• **TEXT SEGMENT**:
01 Introduction
Download the example code repository and set up the development environment for YOLOv8 with OpenVINO™ inference engine. Use the following command to clone the code repository:
git clone
https://gitee.com/ppov-nuc/yolov8_openvino.git
02 Exporting YOLOv8 Object Detection OpenVINO™ IR Model
YOLOv8 has five different object detection models trained on the COCO dataset.
Start by exporting the YOLOv8n.onnx model using the command:
yolo export model=yolov8n.pt format=onnx
This will generate the yolov8n.onnx model.
mo -m yolov8n.onnx –compress_to_fp16
Next, optimize and export the OpenVINO™ IR format model with FP16 precision using the command:
03 Testing the Inference Performance of YOLOv8 Object Detection Model with benchmark_app
benchmark_app is a performance testing tool provided by the OpenVINO™ toolkit for evaluating the inference performance of AI models. It allows testing the pure AI model inference performance without pre- or post-processing in synchronous or asynchronous mode.

• **WRITTEN TASKS**:
1. Transcribe the YOLOv8 guide from "Start by exporting" to "or asynchronous mode.".
2. According to the YOLOv8 guide, how many object detection models does YOLOv8 have that were trained on the COCO dataset?
The records have no role in this work.

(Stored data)
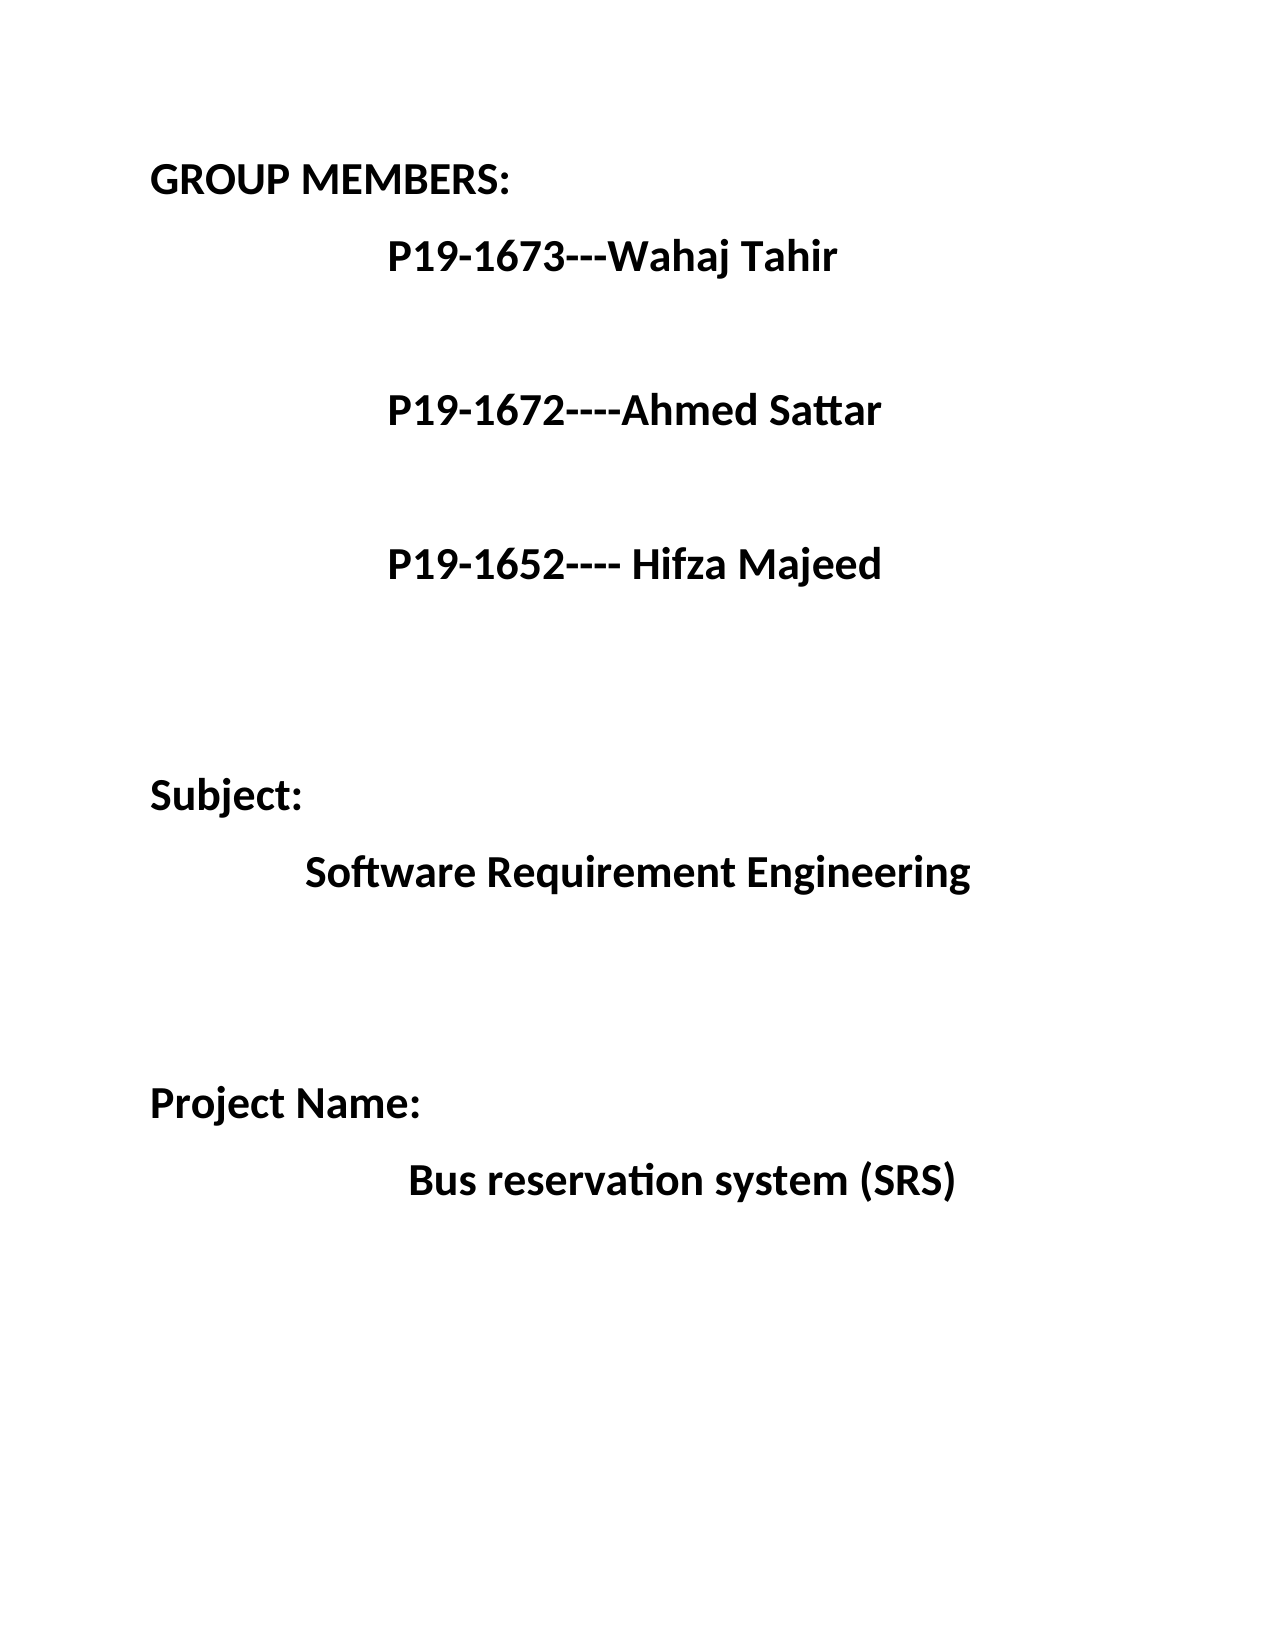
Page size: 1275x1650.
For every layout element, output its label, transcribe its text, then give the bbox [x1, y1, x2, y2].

text Subject: [150, 766, 1125, 822]
text Bus reservation system (SRS) [150, 1151, 1125, 1207]
text Software Requirement Engineering [150, 843, 1125, 899]
text P19-1672----Ahmed Sattar [150, 381, 1125, 437]
text P19-1652---- Hifza Majeed [150, 535, 1125, 591]
text GROUP MEMBERS: [150, 150, 1125, 206]
text P19-1673---Wahaj Tahir [150, 227, 1125, 283]
text Project Name: [150, 1074, 1125, 1130]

• **RESPONSES BY TASK**:
1.
Start by exporting the YOLOv8n.onnx model using the command:
yolo export model=yolov8n.pt format=onnx
This will generate the yolov8n.onnx model.
mo -m yolov8n.onnx –compress_to_fp16
Next, optimize and export the OpenVINO™ IR format model with FP16 precision using the command:
03 Testing the Inference Performance of YOLOv8 Object Detection Model with benchmark_app
benchmark_app is a performance testing tool provided by the OpenVINO™ toolkit for evaluating the inference performance of AI models. It allows testing the pure AI model inference performance without pre- or post-processing in synchronous or asynchronous mode.

2. Five.